A survey was conducted to see if athletes and non-athletes deal with anger in the same way. Data is @

angry <- read.csv(“https://docs.google.com/spreadsheets/d/e/2PACX-1vSaawG37o1ZUEs1B4keIJpZAY2c5tuljf29dWnzqQ0tHNCzfbz85AlWobYzBQ3nPPXJBLP-FWe4BNZB/pub?gid=1784556512&single=true&output=csv”, stringsAsFactors = T)

and more information is at

http://onlinestatbook.com/case_studies/angry_moods.html.

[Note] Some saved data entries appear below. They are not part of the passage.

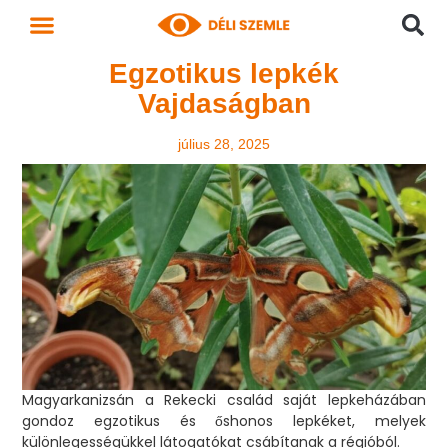
Egzotikus lepkék
Vajdaságban
július 28, 2025
Magyarkanizsán a Rekecki család saját lepkeházában
gondoz egzotikus és őshonos lepkéket, melyek
különlegességükkel látogatókat csábítanak a régióból.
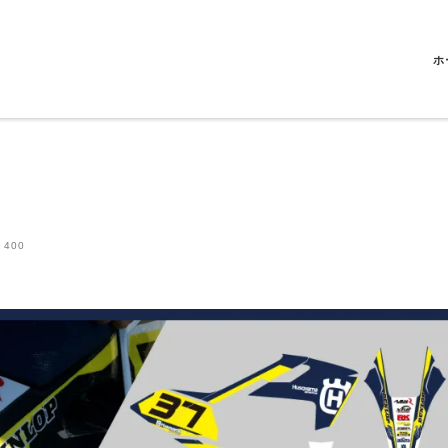
ホ
 400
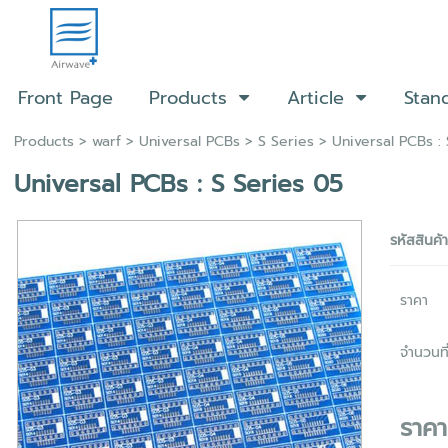
Front Page
Products
Article
Stan
Products
>
warf
>
Universal PCBs
>
S Series
> Universal PCBs : 
Universal PCBs : S Series 05
รหัสสินค้
ราคา
จำนวนที่
ราค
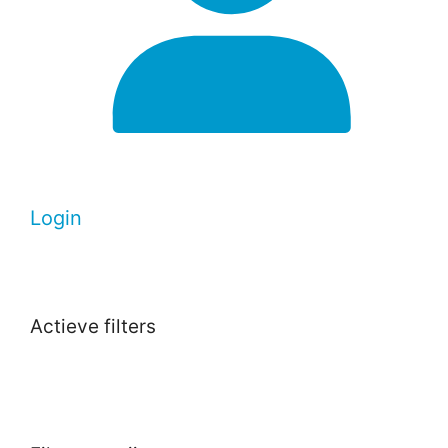
Login
Actieve filters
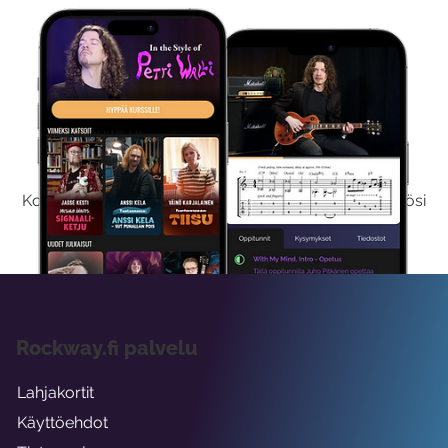
Kokeile Ilmaiseksi
Kokeilemalla ilmaiseksi saat koko sisältömme käyttöösi
viikon ajaksi.
Rockway.fi palvelu
Lahjakortit
Käyttöehdot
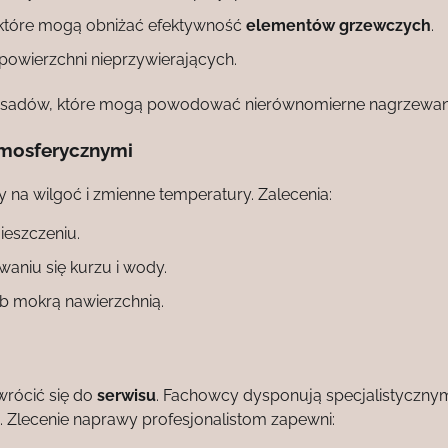
, które mogą obniżać efektywność
elementów grzewczych
.
owierzchni nieprzywierających.
ia osadów, które mogą powodować nierównomierne nagrzewan
tmosferycznymi
 na wilgoć i zmienne temperatury. Zalecenia:
ieszczeniu.
aniu się kurzu i wody.
b mokrą nawierzchnią.
wrócić się do
serwisu
. Fachowcy dysponują specjalistyczny
 Zlecenie naprawy profesjonalistom zapewni:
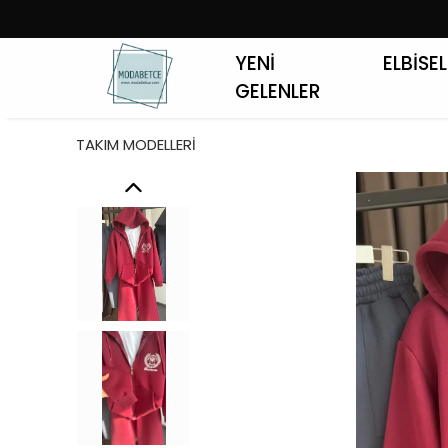
YENİ
ELBİSE
GELENLER
TAKIM MODELLERİ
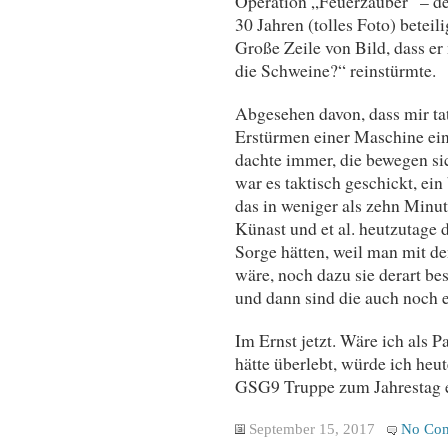
Operation „Feuerzauber“ – de
30 Jahren (tolles Foto) beteili
Große Zeile von Bild, dass er
die Schweine?“ reinstürmte.
Abgesehen davon, dass mir tat
Erstürmen einer Maschine ein 
dachte immer, die bewegen s
war es taktisch geschickt, ei
das in weniger als zehn Minu
Künast und et al. heutzutage 
Sorge hätten, weil man mit d
wäre, noch dazu sie derart bes
und dann sind die auch noch 
Im Ernst jetzt. Wäre ich als 
hätte überlebt, würde ich he
GSG9 Truppe zum Jahrestag e
September 15, 2017
No Co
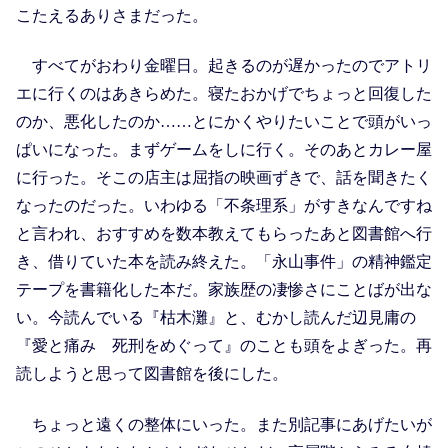
こたえるありさまだった。
すべてがおわり金曜日。起きるのが遅かったのでアトリ
エに行くのはあきらめた。寝たおかげでちょっと回復した
のか、悪化したのか……とにかくやりたいことで頭がいっ
ぱいになった。まずゲームをしに行く。そのあとカレー屋
に行った。そこの店主は屈指の映画ずきで、話を聞きたく
なったのだった。いわゆる「不条理系」がすきなんですね
と言われ、おすすめを数本教えてもらったあと図書館へ行
き、借りていた本を読み終えた。「永山事件」の精神鑑定
テープを書籍化した本だ。家族歴の凄惨さにことばが出な
い。今読んでいる『枯木灘』と、むかし読んだ辺見庸の
『愛と痛み 死刑をめぐって』のことも頭をよぎった。再
読しようと思って図書館を後にした。
ちょっと遠くの整体にいった。また別記事にあげたいが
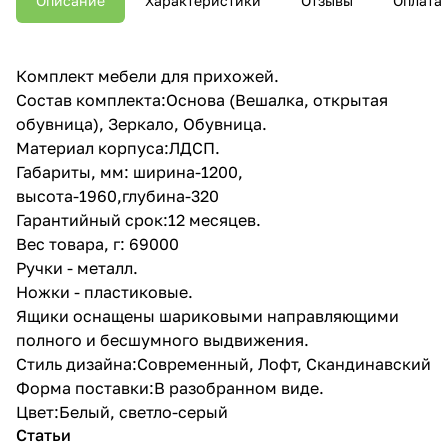
Описание
Характеристики
Отзывы
Оплата
Комплект мебели для прихожей.
Состав комплекта:Основа (Вешалка, открытая
обувница), Зеркало, Обувница.
Материал корпуса:ЛДСП.
Габариты, мм: ширина-1200,
высота-1960,глубина-320
Гарантийный срок:12 месяцев.
Вес товара, г: 69000
Ручки - металл.
Ножки - пластиковые.
Ящики оснащены шариковыми направляющими
полного и бесшумного выдвижения.
Стиль дизайна:Современный, Лофт, Скандинавский
Форма поставки:В разобранном виде.
Цвет:Белый, светло-серый
Статьи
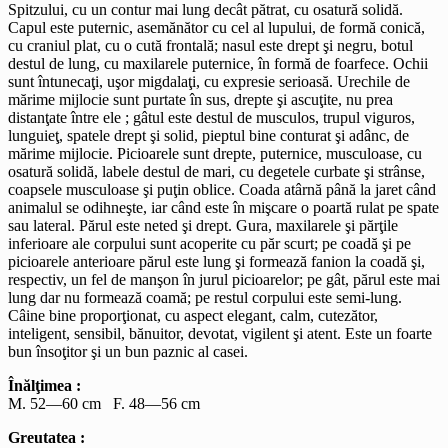
Spitzului, cu un contur mai lung decât pătrat, cu osatură solidă.
Capul este puternic, asemănător cu cel al lupului, de formă conică,
cu craniul plat, cu o cută frontală; nasul este drept şi negru, botul
destul de lung, cu maxilarele puternice, în formă de foarfece. Ochii
sunt întunecaţi, uşor migdalaţi, cu expresie serioasă. Urechile de
mărime mijlocie sunt purtate în sus, drepte şi ascuţite, nu prea
distanţate între ele ; gâtul este destul de musculos, trupul viguros,
lunguieţ, spatele drept şi solid, pieptul bine conturat şi adânc, de
mărime mijlocie. Picioarele sunt drepte, puternice, musculoase, cu
osatură solidă, labele destul de mari, cu degetele curbate şi strânse,
coapsele musculoase şi puţin oblice. Coada atârnă până la jaret când
animalul se odihneşte, iar când este în mişcare o poartă rulat pe spate
sau lateral. Părul este neted şi drept. Gura, maxilarele şi părţile
inferioare ale corpului sunt acoperite cu păr scurt; pe coadă şi pe
picioarele anterioare părul este lung şi formează fanion la coadă şi,
respectiv, un fel de manşon în jurul picioarelor; pe gât, părul este mai
lung dar nu formează coamă; pe restul corpului este semi-lung.
Câine bine proporţionat, cu aspect elegant, calm, cutezător,
inteligent, sensibil, bănuitor, devotat, vigilent şi atent. Este un foarte
bun însoţitor şi un bun paznic al casei.
Înălţimea :
M. 52—60 cm F. 48—56 cm
Greutatea :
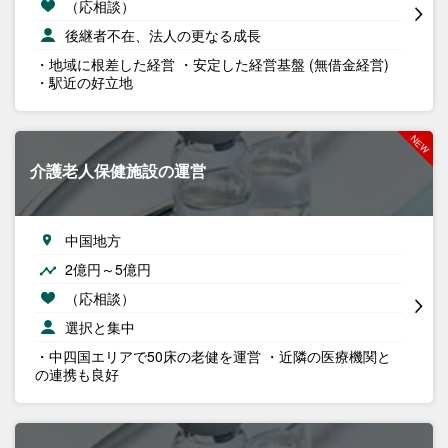
（応相談）
後継者不在、法人の更なる成長
・地域に根差した経営 ・安定した経営基盤 (無借金経営)
・駅近の好立地
介護老人保健施設の運営
中国地方
2億円～5億円
（応相談）
選択と集中
・中四国エリアで50床の老健を運営 ・近隣の医療機関と
の連携も良好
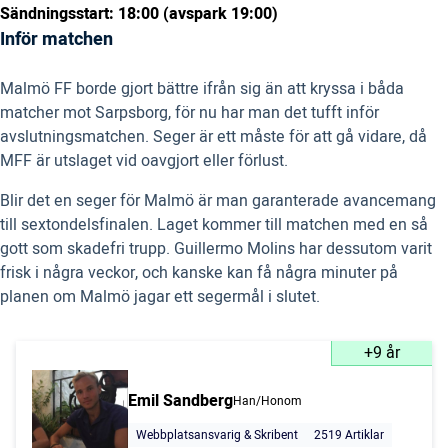
Sändningsstart: 18:00 (avspark 19:00)
Inför matchen
Malmö FF borde gjort bättre ifrån sig än att kryssa i båda
matcher mot Sarpsborg, för nu har man det tufft inför
avslutningsmatchen. Seger är ett måste för att gå vidare, då
MFF är utslaget vid oavgjort eller förlust.
Blir det en seger för Malmö är man garanterade avancemang
till sextondelsfinalen. Laget kommer till matchen med en så
gott som skadefri trupp. Guillermo Molins har dessutom varit
frisk i några veckor, och kanske kan få några minuter på
planen om Malmö jagar ett segermål i slutet.
+9 år
Emil Sandberg
Han/Honom
Webbplatsansvarig & Skribent
2519 Artiklar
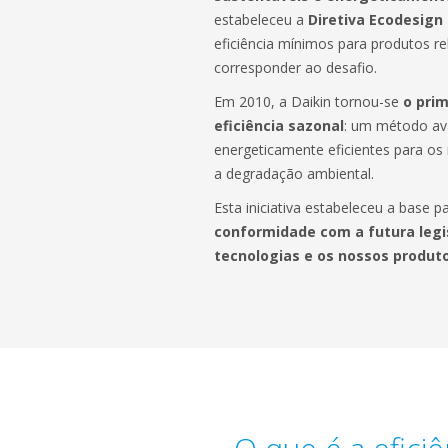
estabeleceu a
Diretiva Ecodesign 
eficiência mínimos para produtos r
corresponder ao desafio.
Em 2010, a Daikin tornou-se
o prim
eficiência sazonal
: um método ava
energeticamente eficientes para os
a degradação ambiental.
Esta iniciativa estabeleceu a base pa
conformidade com a futura leg
tecnologias e os nossos produt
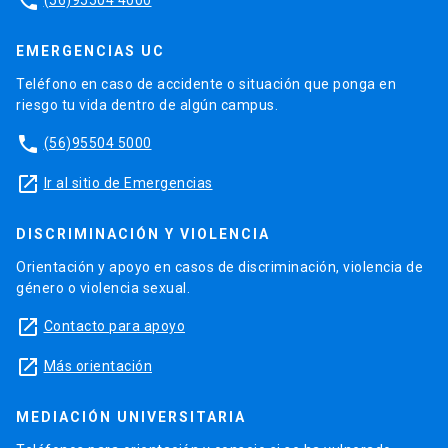
phone
EMERGENCIAS UC
Teléfono en caso de accidente o situación que ponga en
riesgo tu vida dentro de algún campus.
phone
(56)95504 5000
launch
Ir al sitio de Emergencias
DISCRIMINACIÓN Y VIOLENCIA
Orientación y apoyo en casos de discriminación, violencia de
género o violencia sexual.
launch
Contacto para apoyo
launch
Más orientación
MEDIACIÓN UNIVERSITARIA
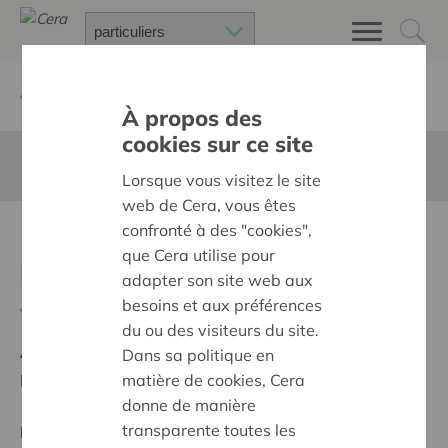
Retour à
Chercher un projet
À propos des
cookies sur ce site
Cette page n'est pas traduite en francais
Lorsque vous visitez le site
web de Cera, vous êtes
confronté à des "cookies",
Buurt & Maasbie vs
que Cera utilise pour
hoornaars
adapter son site web aux
besoins et aux préférences
Retour
du ou des visiteurs du site.
Ambition:
Des quartiers chaleureux et bienveillants
Dans sa politique en
pour tous
matière de cookies, Cera
donne de manière
transparente toutes les
Projet régional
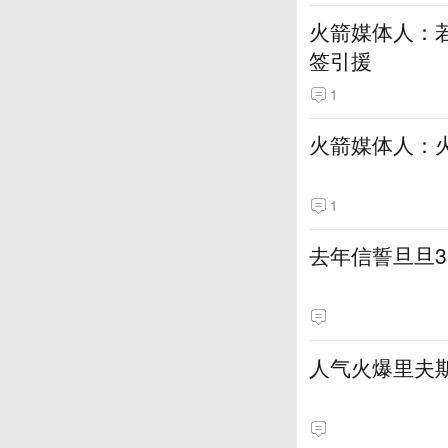
火箭媒体人：若
签引援
1
火箭媒体人：
1
去年信誓旦旦3
人气火爆里夫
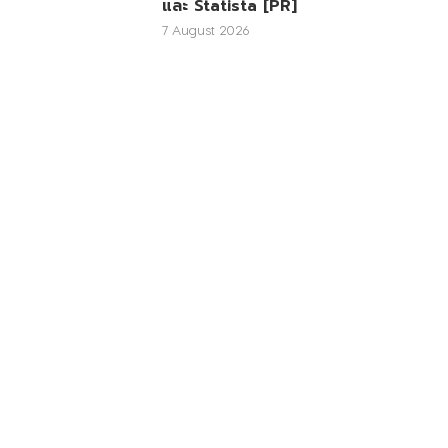
และ Statista [PR]
7 August 2026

Focus on the following variables:

Sports 1 = athletes, 2 = non-athletes Gender 1 = males, 2 = females Expression (AE) index of general anger expression: (Anger-Out) + (Anger-In) - (Control-Out) - (Control-In) + 48

Is there any evidence that gender or athlete status impact how anger is expressed?

2

A professor carried out a long-term study to see how various factors impacted pulse rate before and after exercise. Data can be found at http://www.statsci.org/data/oz/ms212.txt With more info at http://www.statsci.org/data/oz/ms212.html. Is there evidence that frequency of exercise (Exercise column) and gender impact change in pulse rate for students who ran (Ran column = 1)?

3

Data from Valdez et al 2023 is available @ https://docs.google.com/spreadsheets/d/e/2PACX-1vT2gaLu6pyRMlcbzarn3ej4bFmT_iHvrlNWJYSdrsLdUWIjcJi7rU11-ipvYpGnqD9qLDnbhNd2sDUW/pub?gid=1707080634&single=true&output=csv.

Import it into to R and

determine how the snail grazing and nitrogen levels impact number of flowering shoots ( Shoot.density..m2)
construct a plot to showcase your analysis

4

Find an example of a factorial ANOVA from a paper that is related to your research or a field of interest. Make sure you understand the connections between the methods, results, and graphs. Briefly answer the following questions

What was the dependent variable?
What were the independent variables?
Was the interaction significant?
- If so, how did they interpret findings
- If not, were the main effects significant?